Thursday, June 2, 2011

Marco Polo bridge Incident - 1937

That time we thought we would finalyl be back to the forest and our time, yet were teleported to some room that looked like a military forest. Suddenly a man in a uniform came into a room holding a glass of water and some pills. Frederike recognized the man in a uniform as Tashiro, who was a leutenant general in the Imperial Japanese Army - the one responsible for keeping the stalemate between the Japanese and the Chinese forces in the recent time. Tashiro sat down on the red chair and was about to drink his medicine, but then suddenly someone knocked on the door. Tashiro puts his glass and pills down and walks outside to talk to the fellow officer. Right at the moment when Tashiro left the room, an unknown man that was apparently hiding behind the bookshelf quickly slipped through the room and swapped the Tashiro's pills with different ones and runs out of the room. Laura and Frederike realized that they must not let Tashiro die, and so they decided to swap the pills back to the ones Tashiro had. They have done that just in time; Tashiro came back into the office and took his pills. Meanwhile, Laura and Frederike used the time machine to get out of that place.

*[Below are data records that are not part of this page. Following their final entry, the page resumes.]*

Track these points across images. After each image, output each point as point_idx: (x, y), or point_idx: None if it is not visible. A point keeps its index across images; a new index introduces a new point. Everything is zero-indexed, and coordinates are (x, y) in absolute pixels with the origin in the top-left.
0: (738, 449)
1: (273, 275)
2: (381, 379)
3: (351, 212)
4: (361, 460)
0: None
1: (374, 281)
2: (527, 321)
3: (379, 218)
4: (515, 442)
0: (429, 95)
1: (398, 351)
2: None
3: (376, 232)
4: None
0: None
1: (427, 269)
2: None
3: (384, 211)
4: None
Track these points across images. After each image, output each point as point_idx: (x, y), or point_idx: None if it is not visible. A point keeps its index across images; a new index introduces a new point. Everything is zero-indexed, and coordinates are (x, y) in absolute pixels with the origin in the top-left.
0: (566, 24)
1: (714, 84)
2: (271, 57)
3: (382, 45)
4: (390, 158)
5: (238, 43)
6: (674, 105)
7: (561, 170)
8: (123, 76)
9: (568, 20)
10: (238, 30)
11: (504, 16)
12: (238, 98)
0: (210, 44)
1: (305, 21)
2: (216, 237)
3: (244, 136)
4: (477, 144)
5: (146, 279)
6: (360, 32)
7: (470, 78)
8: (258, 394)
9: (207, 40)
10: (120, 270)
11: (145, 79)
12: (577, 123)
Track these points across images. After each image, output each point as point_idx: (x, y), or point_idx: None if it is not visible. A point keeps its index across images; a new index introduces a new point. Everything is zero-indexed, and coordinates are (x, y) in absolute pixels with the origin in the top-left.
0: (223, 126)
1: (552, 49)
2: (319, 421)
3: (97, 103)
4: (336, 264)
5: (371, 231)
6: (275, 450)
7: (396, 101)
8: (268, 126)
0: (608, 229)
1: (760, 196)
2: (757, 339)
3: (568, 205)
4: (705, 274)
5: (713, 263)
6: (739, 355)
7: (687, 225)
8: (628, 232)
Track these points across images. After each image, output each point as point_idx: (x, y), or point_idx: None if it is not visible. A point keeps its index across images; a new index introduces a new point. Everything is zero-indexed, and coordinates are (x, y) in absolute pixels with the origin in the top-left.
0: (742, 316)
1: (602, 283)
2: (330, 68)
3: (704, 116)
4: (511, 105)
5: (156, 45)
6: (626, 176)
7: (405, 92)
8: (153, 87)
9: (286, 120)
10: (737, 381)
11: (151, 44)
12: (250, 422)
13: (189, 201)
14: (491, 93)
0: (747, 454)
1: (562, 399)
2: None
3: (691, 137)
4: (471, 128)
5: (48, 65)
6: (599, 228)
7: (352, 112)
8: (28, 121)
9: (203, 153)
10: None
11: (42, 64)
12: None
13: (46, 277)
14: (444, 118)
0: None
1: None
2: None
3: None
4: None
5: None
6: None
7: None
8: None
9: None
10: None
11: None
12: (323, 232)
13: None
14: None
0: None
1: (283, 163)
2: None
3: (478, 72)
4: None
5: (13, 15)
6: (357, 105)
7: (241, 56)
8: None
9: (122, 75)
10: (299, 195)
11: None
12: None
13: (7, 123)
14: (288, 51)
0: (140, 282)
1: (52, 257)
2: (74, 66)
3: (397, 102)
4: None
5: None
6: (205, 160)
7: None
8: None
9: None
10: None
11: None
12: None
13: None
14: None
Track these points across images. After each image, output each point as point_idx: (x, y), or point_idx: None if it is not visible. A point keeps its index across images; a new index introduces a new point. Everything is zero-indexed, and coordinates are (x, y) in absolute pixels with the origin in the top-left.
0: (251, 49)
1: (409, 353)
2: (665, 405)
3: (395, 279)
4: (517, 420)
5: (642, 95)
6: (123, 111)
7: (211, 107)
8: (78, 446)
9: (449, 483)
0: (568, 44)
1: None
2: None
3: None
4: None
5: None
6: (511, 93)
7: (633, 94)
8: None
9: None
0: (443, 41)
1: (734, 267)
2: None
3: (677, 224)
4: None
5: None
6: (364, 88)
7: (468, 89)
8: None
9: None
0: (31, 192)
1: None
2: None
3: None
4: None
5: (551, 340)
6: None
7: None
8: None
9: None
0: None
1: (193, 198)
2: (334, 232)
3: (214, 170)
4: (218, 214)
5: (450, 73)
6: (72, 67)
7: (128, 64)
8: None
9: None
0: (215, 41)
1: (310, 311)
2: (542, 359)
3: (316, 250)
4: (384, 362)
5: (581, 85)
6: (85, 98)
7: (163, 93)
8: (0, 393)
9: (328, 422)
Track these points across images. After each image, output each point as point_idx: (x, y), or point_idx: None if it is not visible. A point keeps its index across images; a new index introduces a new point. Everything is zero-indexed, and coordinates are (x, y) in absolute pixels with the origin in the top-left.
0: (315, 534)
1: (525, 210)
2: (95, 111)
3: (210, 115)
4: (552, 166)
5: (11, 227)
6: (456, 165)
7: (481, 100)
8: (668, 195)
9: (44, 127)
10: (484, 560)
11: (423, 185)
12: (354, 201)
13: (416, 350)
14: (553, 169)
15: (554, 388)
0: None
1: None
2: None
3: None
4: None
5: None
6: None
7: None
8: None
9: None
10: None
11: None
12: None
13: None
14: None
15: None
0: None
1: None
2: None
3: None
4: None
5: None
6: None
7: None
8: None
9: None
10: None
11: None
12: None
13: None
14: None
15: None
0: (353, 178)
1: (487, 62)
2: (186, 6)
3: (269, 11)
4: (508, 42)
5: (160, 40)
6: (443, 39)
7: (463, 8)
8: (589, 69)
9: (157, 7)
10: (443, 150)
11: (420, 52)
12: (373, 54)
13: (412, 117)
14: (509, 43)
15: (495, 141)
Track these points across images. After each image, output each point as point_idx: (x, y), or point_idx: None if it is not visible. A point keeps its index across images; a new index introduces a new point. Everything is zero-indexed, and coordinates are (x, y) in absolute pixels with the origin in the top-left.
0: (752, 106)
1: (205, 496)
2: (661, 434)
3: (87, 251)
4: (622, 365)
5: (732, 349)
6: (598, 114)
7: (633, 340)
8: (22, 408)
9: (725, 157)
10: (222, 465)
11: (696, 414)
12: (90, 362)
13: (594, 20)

In real history Lieutenant General Tashiro dies from a heart attack, presumably the cause was natural although the controversy lies in the fact that Tashiro was in charge of the stalemate and the Japanese High Command wanted to start the massive operation against China as fast a possible so some think that the Tashiro's death was intended.

We thought that preventing Lieutenant General Tashiro from dying will cause:

  • The stalemate between Japan and China to continue
  • Japanese forces having no pretext for going to full scale war with China
  • No large scale conflict to happen in the Asian region
Unfortunately not everything worked out as planned and our predictions were partly false:
  • Even though, the stalemate continued for two more months, the Japanese government still invaded China under a new pretext, which was that China was promoting nationalism and anti-Japanese movements and organisations.